If Google’s search bar delivered Gemini-style results, then users would abandon it. And Gemini is being mocked all over the non-Google internet, especially on a rival platform run by a famously unwoke billionaire.
But since we’re lawyers, and since we’re already well aware that the premise of making the law available to the public will not produce a more knowledgeable and legally self-reliant populace, but rather a population that gets it stunningly wrong but believes with absolute certainty that they know what they’re talking about because they skimmed the headnote of the decision or the title of the statute, what will AI do to both the general understanding of law and the public’s conduct within the parameters of what they believe the law to do?
But this isn’t where the architects of something like Gemini think their work is going. They imagine themselves to be building something nearly godlike, something that might be a Truth Engine in full — solving problems in ways we can’t even imagine — or else might become our master and successor, making all our questions obsolete.
We’ve already seen a handful of lawyers sanctioned for relying on AI for their legal research and brief writing, only to find that AI hallucinates caselaw that doesn’t exist and regurgitates answers to legal questions that are completely wrong. If lawyers are falling for it, what chance does the public have?
To be fair, the lawyers using AI aren’t so much falling for it as too lazy or incompetent to do their own work from scratch or to even check AI’s research to make sure the cases cited actually exist and say what AI says they say. But then, the public doesn’t have a long tradition of going back to the source material to make sure that it’s accurate either.

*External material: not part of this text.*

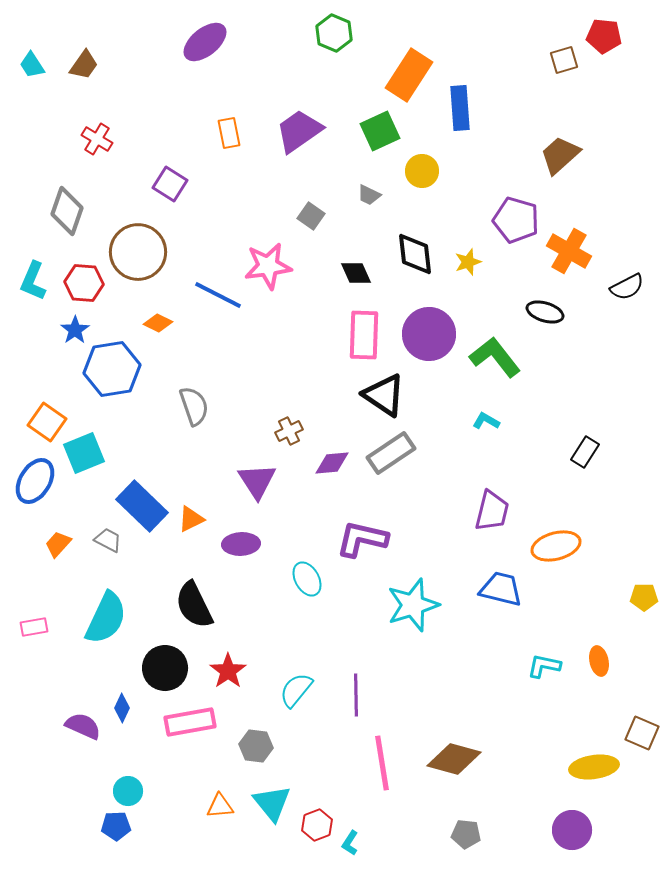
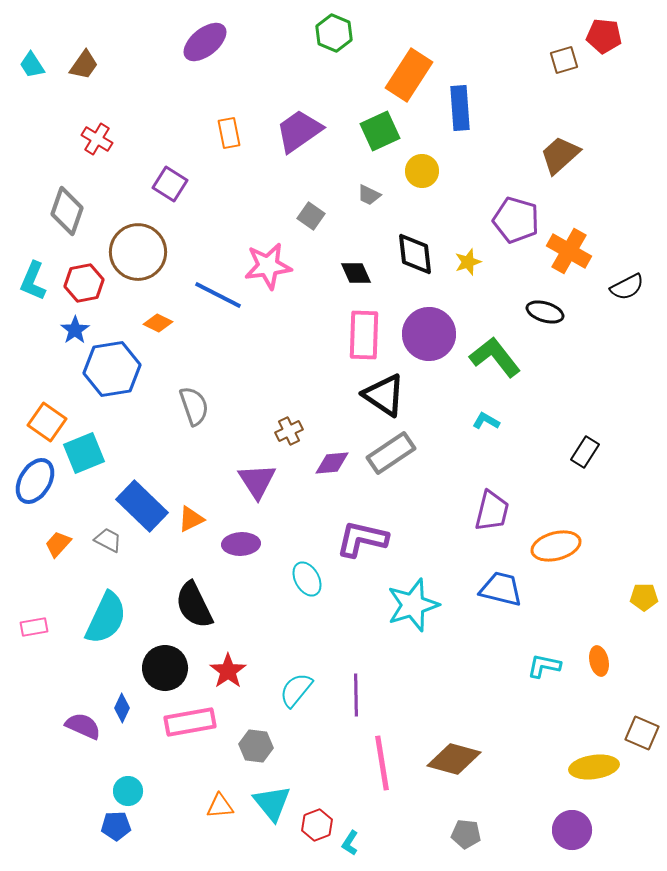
red hexagon at (84, 283): rotated 15 degrees counterclockwise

AI. like any program, relies upon its coding to go where its creators tell it to go, meaning that if it’s instructed to show diverse races without regard to historical fact, that’s what it will do. It’s not that AI is woke, evil or incompetent, but that it’s executing as it’s supposed to, with the biases built into its code appearing on your screen.
But coders aren’t lawyers. They can’t program AI to appreciate jurisdictional limitations, or even that judges often use vague words interchangeably to reach their holdings, causing AI to be misled into conflating inapposite doctrines and then doing its AI thing by applying its voodoo to conform these unrelated legal concepts into a general proposition.
And the public won’t know it or care. They didn’t before, when people would latch onto crazy cases and reach preposterous conclusions because they both served their ideological ends and appeared to be legally grounded. The problem going forward, however, is that it will no longer be a handful of nutjobs believing that some outlier hundred plus year old opinion is still good law, but the Google machine informing them of their right to shoot cops when they believe they’ve done nothing wrong, and armed with the certainty that Google is on their side, act upon it.
Whether or not we should fear AI, I dunno. But I fear people who believe they know what the law allows, whether the source of their certainty is Gemini, online caselaw or bad legal advice.